Saved data entries
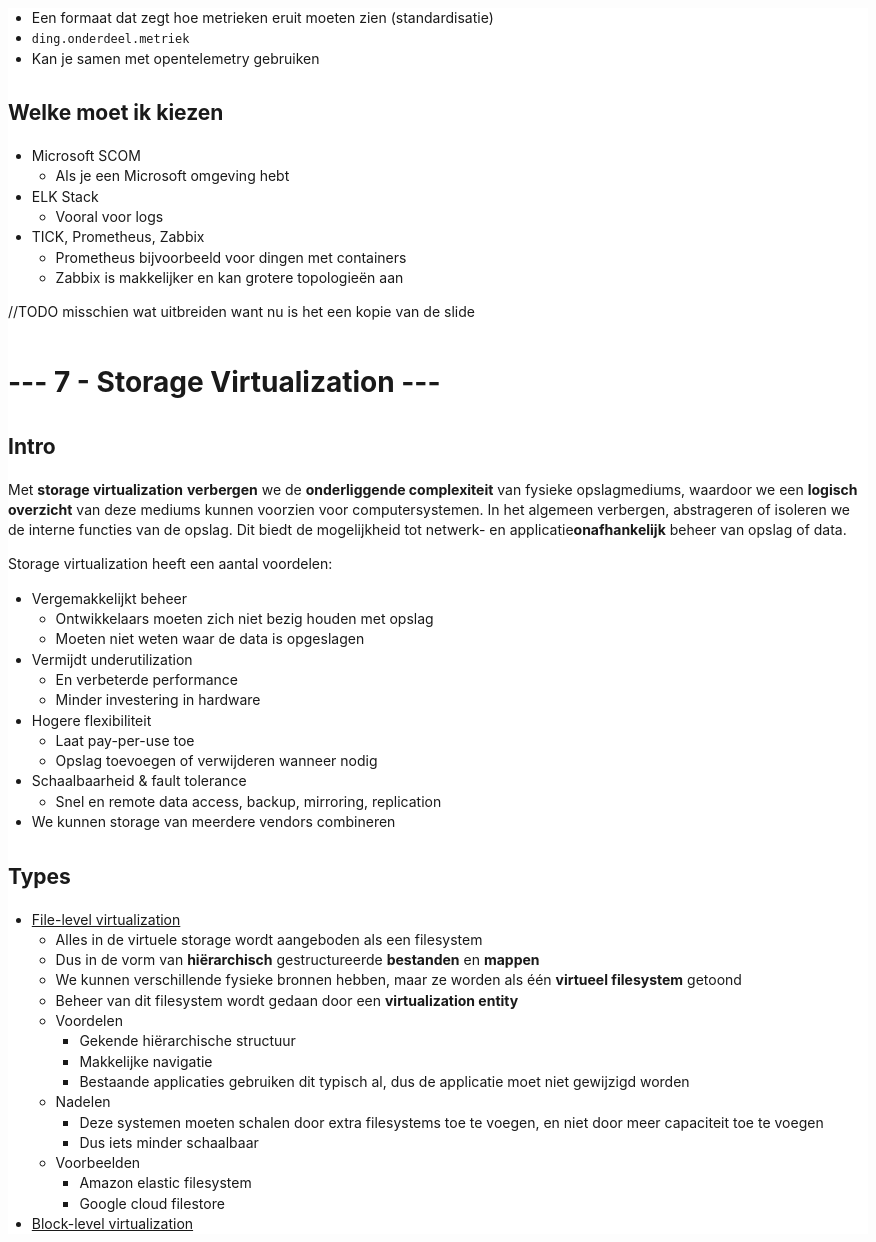   * Een formaat dat zegt hoe metrieken eruit moeten zien (standardisatie)
  * `ding.onderdeel.metriek`
  * Kan je samen met opentelemetry gebruiken



## Welke moet ik kiezen

* Microsoft SCOM
  * Als je een Microsoft omgeving hebt
* ELK Stack
  * Vooral voor logs
* TICK, Prometheus, Zabbix
  * Prometheus bijvoorbeeld voor dingen met containers 
  * Zabbix is makkelijker en kan grotere topologieën aan

//TODO misschien wat uitbreiden want nu is het een kopie van de slide



# --- 7 - Storage Virtualization ---

## Intro

Met **storage virtualization** **verbergen** we de **onderliggende complexiteit** van fysieke opslagmediums, waardoor we een **logisch overzicht** van deze mediums kunnen voorzien voor computersystemen. In het algemeen verbergen, abstrageren of isoleren we de interne functies van de opslag. Dit biedt de mogelijkheid tot netwerk- en applicatie**onafhankelijk** beheer van opslag of data. 

Storage virtualization heeft een aantal voordelen:

* Vergemakkelijkt beheer
  * Ontwikkelaars moeten zich niet bezig houden met opslag
  * Moeten niet weten waar de data is opgeslagen
* Vermijdt underutilization
  * En verbeterde performance
  * Minder investering in hardware
* Hogere flexibiliteit
  * Laat pay-per-use toe
  * Opslag toevoegen of verwijderen wanneer nodig
* Schaalbaarheid & fault tolerance
  * Snel en remote data access, backup, mirroring, replication
* We kunnen storage van meerdere vendors combineren



## Types

* <u>File-level virtualization</u>
  * Alles in de virtuele storage wordt aangeboden als een filesystem
  * Dus in de vorm van **hiërarchisch** gestructureerde **bestanden** en **mappen**
  * We kunnen verschillende fysieke bronnen hebben, maar ze worden als één **virtueel filesystem** getoond
  * Beheer van dit filesystem wordt gedaan door een **virtualization entity**
  * Voordelen
    * Gekende hiërarchische structuur
    * Makkelijke navigatie
    * Bestaande applicaties gebruiken dit typisch al, dus de applicatie moet niet gewijzigd worden
  * Nadelen
    * Deze systemen moeten schalen door extra filesystems toe te voegen, en niet door meer capaciteit toe te voegen
    * Dus iets minder schaalbaar
  * Voorbeelden
    * Amazon elastic filesystem
    * Google cloud filestore
* <u>Block-level virtualization</u>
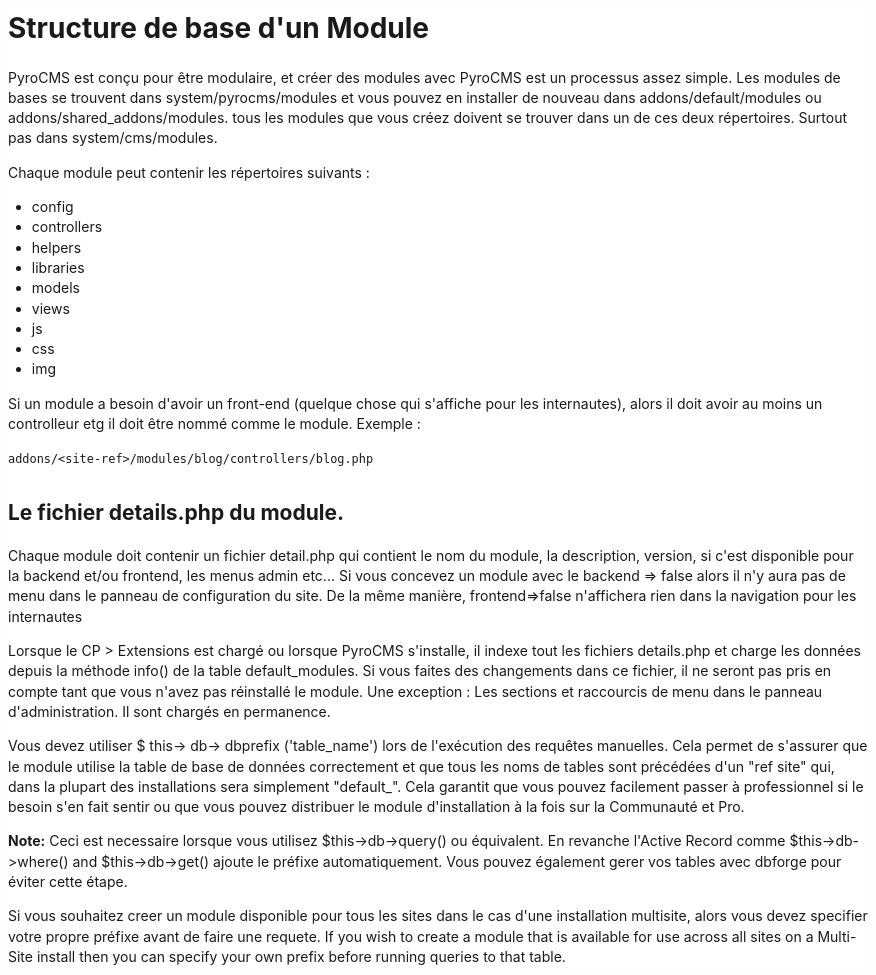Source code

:# Structure de base d'un Module

PyroCMS est conçu pour être modulaire, et créer des modules avec PyroCMS est un processus assez simple.
Les modules de bases se trouvent dans <def>system/pyrocms/modules</def> et vous pouvez en installer de nouveau dans <def>addons/default/modules</def> ou <def>addons/shared_addons/modules</def>.
tous les modules que vous créez doivent se trouver dans un de ces deux répertoires. Surtout pas dans system/cms/modules.


Chaque module peut contenir les répertoires suivants :

* config
* controllers
* helpers
* libraries
* models
* views
* js
* css
* img

Si un module a besoin d'avoir un front-end (quelque chose qui s'affiche pour les internautes), alors il doit avoir au moins un controlleur etg il doit être nommé comme le module. Exemple : 

	addons/<site-ref>/modules/blog/controllers/blog.php

## Le fichier details.php du module.

Chaque module doit contenir un fichier detail.php qui contient le nom du module, la description, version, si c'est disponible pour la backend et/ou frontend, les menus admin etc... Si vous concevez un module avec le backend => false alors il n'y aura pas de menu dans le panneau de configuration du site. De la même manière, frontend=>false n'affichera rien dans la navigation pour les internautes

Lorsque le CP > Extensions est chargé ou lorsque PyroCMS s'installe, il indexe tout les fichiers details.php et charge les données depuis la méthode info() de la table default_modules. Si vous faites des changements dans ce fichier, il ne seront pas pris en compte tant que vous n'avez pas réinstallé le module. Une exception : Les sections et raccourcis de menu dans le panneau d'administration. Il sont chargés en permanence.

Vous devez utiliser $ this-> db-> dbprefix ('table_name') lors de l'exécution des requêtes manuelles. Cela permet de s'assurer que le module utilise la table de base de données correctement et que tous les noms de tables sont précédées d'un "ref site" qui, dans la plupart des installations sera simplement "default_". Cela garantit que vous pouvez facilement passer à professionnel si le besoin s'en fait sentir ou que vous pouvez distribuer le module d'installation à la fois sur la Communauté et Pro.

<div class="tip"><strong>Note:</strong> Ceci est necessaire lorsque vous utilisez  $this->db->query() ou équivalent. En revanche l'Active Record comme $this->db->where() and $this->db->get() ajoute le préfixe automatiquement. Vous pouvez également gerer vos tables avec  dbforge pour éviter cette étape.</div>

Si vous souhaitez creer un module disponible pour tous les sites dans le cas d'une installation multisite, alors vous devez specifier votre propre préfixe avant de faire une requete. 
If you wish to create a module that is available for use across all sites on a Multi-Site install then you can specify your own prefix before running queries to that table.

▶ _WHAT YOU HAVE TO DO_
Please rewrite the material from the line containing "Si un module" through the line containing "Lorsque le CP" as a numbered list, leaving out blank lines.

▶ _SOLUTION TO THIS TASK_
1. Si un module a besoin d'avoir un front-end (quelque chose qui s'affiche pour les internautes), alors il doit avoir au moins un controlleur etg il doit être nommé comme le module. Exemple : 
2. 	addons/<site-ref>/modules/blog/controllers/blog.php
3. ## Le fichier details.php du module.
4. Chaque module doit contenir un fichier detail.php qui contient le nom du module, la description, version, si c'est disponible pour la backend et/ou frontend, les menus admin etc... Si vous concevez un module avec le backend => false alors il n'y aura pas de menu dans le panneau de configuration du site. De la même manière, frontend=>false n'affichera rien dans la navigation pour les internautes
5. Lorsque le CP > Extensions est chargé ou lorsque PyroCMS s'installe, il indexe tout les fichiers details.php et charge les données depuis la méthode info() de la table default_modules. Si vous faites des changements dans ce fichier, il ne seront pas pris en compte tant que vous n'avez pas réinstallé le module. Une exception : Les sections et raccourcis de menu dans le panneau d'administration. Il sont chargés en permanence.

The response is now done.